When writing queries, especially those involving joins, table and column names can become long and repetitive. Sometimes, you might even join a table to itself or join multiple tables that have columns with the same name (like id). Aliases help simplify this.

  • Table Aliases: Assign a short temporary name to a table within a query.
  • Column Aliases: Assign a different, often more descriptive, temporary name to a column in the result set.

Application Scenario: Improve readability of complex queries, avoid ambiguity when column names clash.

Syntax:

  • Table Alias: FROM tablename AS alias or simply FROM tablename alias
  • Column Alias: SELECT column AS alias_name or SELECT expression AS alias_name

Example 1: Rewriting INNER JOIN with Table Aliases

Let’s rewrite the query showing order IDs and user emails using aliases o for orders and u for users.

SQL

SELECT
    o.order_id,
    u.email -- Use aliases to refer to columns
FROM
    orders AS o -- Assign alias 'o' to orders
INNER JOIN
    users AS u ON o.user_id = u.user_id; -- Use aliases in the JOIN condition

This is much shorter and often easier to read once you get used to it.

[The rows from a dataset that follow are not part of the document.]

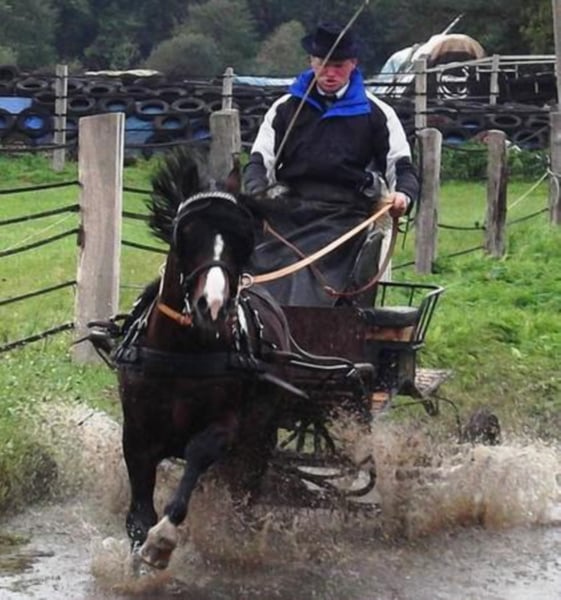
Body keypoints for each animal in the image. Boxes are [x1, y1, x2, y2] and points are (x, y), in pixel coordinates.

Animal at [114, 148, 300, 570]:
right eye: (185, 233)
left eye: (243, 237)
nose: (211, 305)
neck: (181, 351)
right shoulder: (136, 433)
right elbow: (139, 512)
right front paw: (137, 556)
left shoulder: (225, 426)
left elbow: (198, 455)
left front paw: (161, 541)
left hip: (259, 433)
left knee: (247, 483)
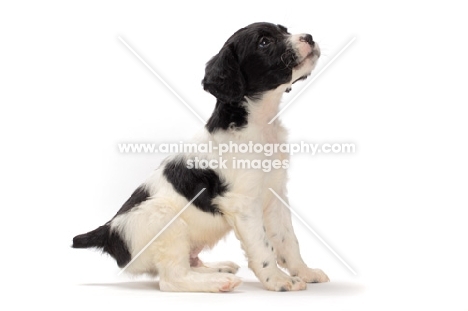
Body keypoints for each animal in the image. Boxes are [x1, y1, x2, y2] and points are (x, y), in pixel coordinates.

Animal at [73, 22, 330, 292]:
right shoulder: (243, 204)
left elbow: (288, 240)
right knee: (172, 279)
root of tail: (108, 231)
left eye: (284, 30)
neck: (257, 124)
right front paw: (278, 280)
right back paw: (218, 282)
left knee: (189, 265)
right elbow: (263, 247)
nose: (309, 37)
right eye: (264, 42)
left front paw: (304, 271)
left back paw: (218, 268)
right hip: (165, 218)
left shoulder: (275, 194)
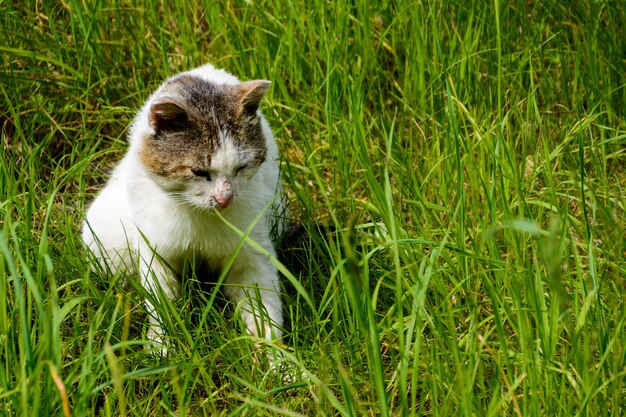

Example 2: Rewriting LEFT JOIN with Table Aliases and a Column Alias

Let’s rewrite the query listing all users and their order IDs, using aliases and renaming order_id in the output.

SQL

SELECT
    u.user_id,
    u.email,
    o.order_id AS UserOrderID -- Rename 'order_id' to 'UserOrderID' in the output
FROM
    users u -- Alias 'u' for users (AS is optional for table aliases)
LEFT JOIN
    orders o ON u.user_id = o.user_id; -- Alias 'o' for orders

Using aliases is highly recommended for any query involving more than one table. It makes your SQL cleaner and easier to maintain.


Mini-Project 2: Connecting Store Data

Apply your knowledge of JOINs and aliases to retrieve combined information from the E-commerce database:

  1. Products with Category Names: Write a query to list all product names (product_name) along with the corresponding category name (category_name). Use an INNER JOIN and table aliases (p for products, c for categories).
  2. Orders with User Emails: Write a query that lists each order_id, the order_date, and the email of the user who placed the order. Use an INNER JOIN and table aliases (o for orders, u for users).
  3. All Users and Their Orders: Write a query that lists the user_id and email for all users. For each user, also list the order_id of any orders they have placed. If a user has placed no orders, their user_id and email should still appear, but the order_id should be NULL. Use a LEFT JOIN and table aliases.

Great job! You can now connect related tables using INNER JOIN to find matching data and LEFT JOIN to include all data from one table even if there’s no match in the other. You also learned how to use aliases to keep your queries readable. In the next module, we’ll explore how to summarize and group data using aggregate functions.